Correspondance de Voltaire/1760/Lettre 4286

Correspondance : année 1760
Garnier (Œuvres complètes de Voltaire, tome 41p. 5-6).

4286. — À M. LE MARQUIS ALBERGATI CAPACELLI[1].
Aux Délices, 3 octobre.

Signor mio amabile, caro protettore di tutte le buone arti, vi ho scritto per mezzo d’un cavalière chiamato M. Hope, mezzo Inglese, mezzo Ollandese, e richissimo, dunque tre volte libero. Egli va a vedere tutta l’Italia et la Grecia ancora.

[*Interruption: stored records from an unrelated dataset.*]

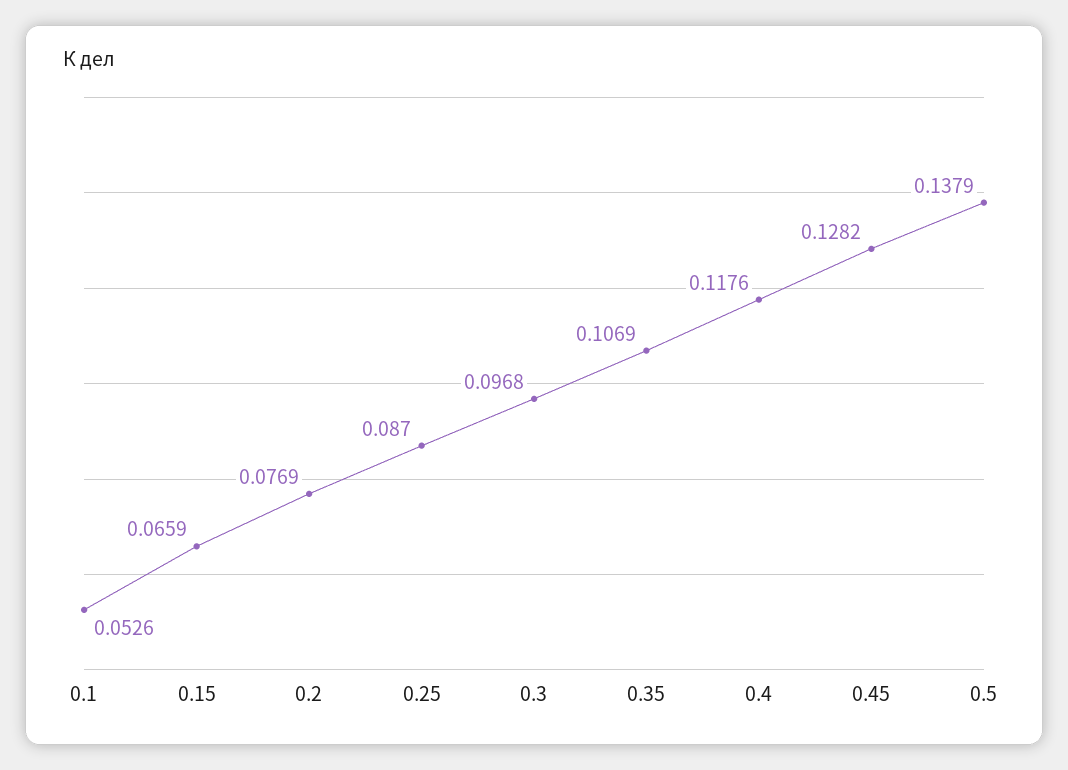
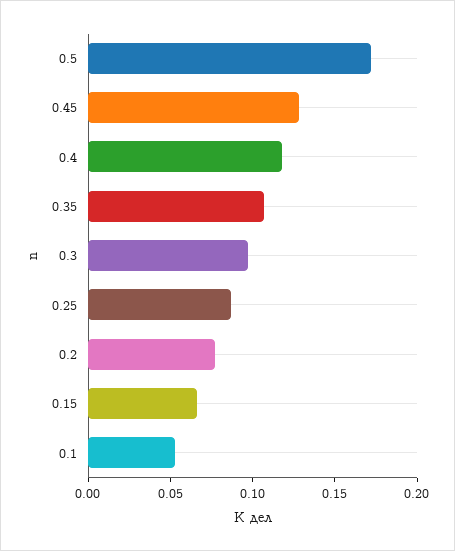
  {
    "0.1": 0.0526,
    "0.15": 0.0659,
    "0.2": 0.0769,
    "0.25": 0.087,
    "0.3": 0.0968,
    "0.35": 0.1069,
    "0.4": 0.1176,
    "0.45": 0.1282,
-   "0.5": 0.1379
+   "0.5": 0.17
  }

Ringrazio la sua cortesia per i primi versi della traduzione del Tancredi. Prego il gentile poeta[2] che mi fa l’onore d’abbellirmi di fermarsi un poco, perche la tragedia di Tancredi si rappresenta in Parigi molto différente da quella ch’io vi mandai troppo frettolosamente. Bisogna sempre ripulire le nostre opère,


Et male formatos incudi reddere versus.


Ecco dunque i nostri comici trastulli andati al diavolo col bel tempo. Ilo fatto sempre i vecchio sul mio piccolo teatro, e l’ho rappresentato troppo naturalmente. La mia vecchiezza non mi concede la licenza di venire à Bologna. Venite dunque ad poveras Delicias meas[3].

Adieu, monsieur, je vous respecte, je vous aime de tout mon cœur.

P. S. Ne m’oubliez pas auprès de mon illustre Goldoni, que j’aime plus que jamais.

  1. Éditeurs, de Cayrol et François.
  2. Paradisi.
  3. Traduction : Seigneur très-aimable, protecteur des beaux-arts, je vous ai écrit par l’intermédiaire d’un cavalier nommé M. Hope, demi-Anglais, demi-Hollandais, et richissime, par conséquent trois fois libre. Il va visiter toute l’Italie et la Grèce par-dessus le marché.

    Je rends grâce à votre courtoisie pour les premiers vers de la traduction de Tancrède. Je prie le gentil poète qui me fait l’honneur de m’embellir de s’arrêter un peu, parce que la tragédie de Tancrède qu’on représente à Paris est bien différente de celle que je vous mandai avec trop de hâte. Il est besoin de repolir sans cesse nos œuvres, « et de remettre sur l’enclume les vers mal formés ».


    Voici donc nos amusements comiques qui s’en vont au diable avec le beau temps. J’ai toujours joué le vieillard sur mon petit théâtre, et je l’ai représenté trop au naturel. Ma vieillesse ne me permet pas d’aller à Bologne. Venez donc à nos pauvres Délices.